Ich habe irgendwann angefangen, die Gesichtshälfte zu tapen, um ihr eine gewisse Stabilität zu verleihen. Das war kein Vorschlag von Therapeuten oder Ärzten, sondern das Ergebnis meiner eigenen Recherche. Zudem lege ich beim Sprechen immer eine Hand auf die entsprechende Seite, um die Muskulatur zu stützen und die Artikulation deutlich zu verbessern.

Sie kommentieren also permanent mit der Hand an der Wange?

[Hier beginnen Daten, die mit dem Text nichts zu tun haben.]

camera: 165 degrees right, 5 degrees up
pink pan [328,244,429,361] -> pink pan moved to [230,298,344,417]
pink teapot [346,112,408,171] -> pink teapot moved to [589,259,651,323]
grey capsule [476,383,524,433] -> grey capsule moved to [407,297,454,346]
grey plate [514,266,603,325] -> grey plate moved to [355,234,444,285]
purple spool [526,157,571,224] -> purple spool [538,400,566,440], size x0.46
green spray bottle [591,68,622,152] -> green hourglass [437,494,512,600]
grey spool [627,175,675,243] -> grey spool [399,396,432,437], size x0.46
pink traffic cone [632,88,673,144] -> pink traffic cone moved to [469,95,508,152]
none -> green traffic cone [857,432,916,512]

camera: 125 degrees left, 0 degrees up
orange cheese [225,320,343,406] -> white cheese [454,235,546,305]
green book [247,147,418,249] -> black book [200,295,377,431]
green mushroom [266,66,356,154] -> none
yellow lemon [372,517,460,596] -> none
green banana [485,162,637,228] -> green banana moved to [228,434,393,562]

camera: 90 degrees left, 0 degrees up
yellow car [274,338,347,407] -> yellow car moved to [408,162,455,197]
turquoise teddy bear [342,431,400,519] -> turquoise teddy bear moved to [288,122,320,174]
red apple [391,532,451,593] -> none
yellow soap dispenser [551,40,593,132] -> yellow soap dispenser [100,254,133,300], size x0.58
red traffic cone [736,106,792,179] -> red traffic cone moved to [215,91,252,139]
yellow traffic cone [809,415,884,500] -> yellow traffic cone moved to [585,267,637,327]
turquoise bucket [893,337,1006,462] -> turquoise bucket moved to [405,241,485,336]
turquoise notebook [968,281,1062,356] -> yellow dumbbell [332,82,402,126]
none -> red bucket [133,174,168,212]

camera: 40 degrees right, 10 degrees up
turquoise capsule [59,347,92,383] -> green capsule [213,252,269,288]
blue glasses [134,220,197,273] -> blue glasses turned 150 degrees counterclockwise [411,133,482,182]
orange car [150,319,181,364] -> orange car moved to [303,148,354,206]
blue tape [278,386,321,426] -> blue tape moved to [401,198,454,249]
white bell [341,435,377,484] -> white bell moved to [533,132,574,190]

Korrekt. Zu Beginn war das noch nicht so, weil ich nicht auf diesen Dreh gekommen bin. Das Tape war schon eine Verbesserung, aber lange nicht so gut, wie durch die Stabilisierung mit der Hand. Die Ober- und Unterlippe hängen bei mir etwas nach unten. Mit der Hand schiebe ich es etwas nach oben, sodass die Symmetrie wieder hergestellt ist. Und mit der Symmetrie funktioniert dann auch die Artikulation wieder. Die Hand ist quasi der Ersatz für die Muskulatur.

Wie sehr beeinträchtigt das wiederum Ihre Art zu kommentieren?

Natürlich bin ich froh, dass ich diesen Kniff entdeckt habe. Aber ich liebe es, mit Händen und Füßen zu kommentieren. Wenn mich ein Fußballspiel mitreißt, dann will ich aufstehen, mit beiden Händen gestikulieren – und das fehlt mir natürlich.

Sie sagten, es gehe kaum voran, was den Heilungsprozess angeht. Wie gehen Sie im Alltag mit Ihrer Lähmung um?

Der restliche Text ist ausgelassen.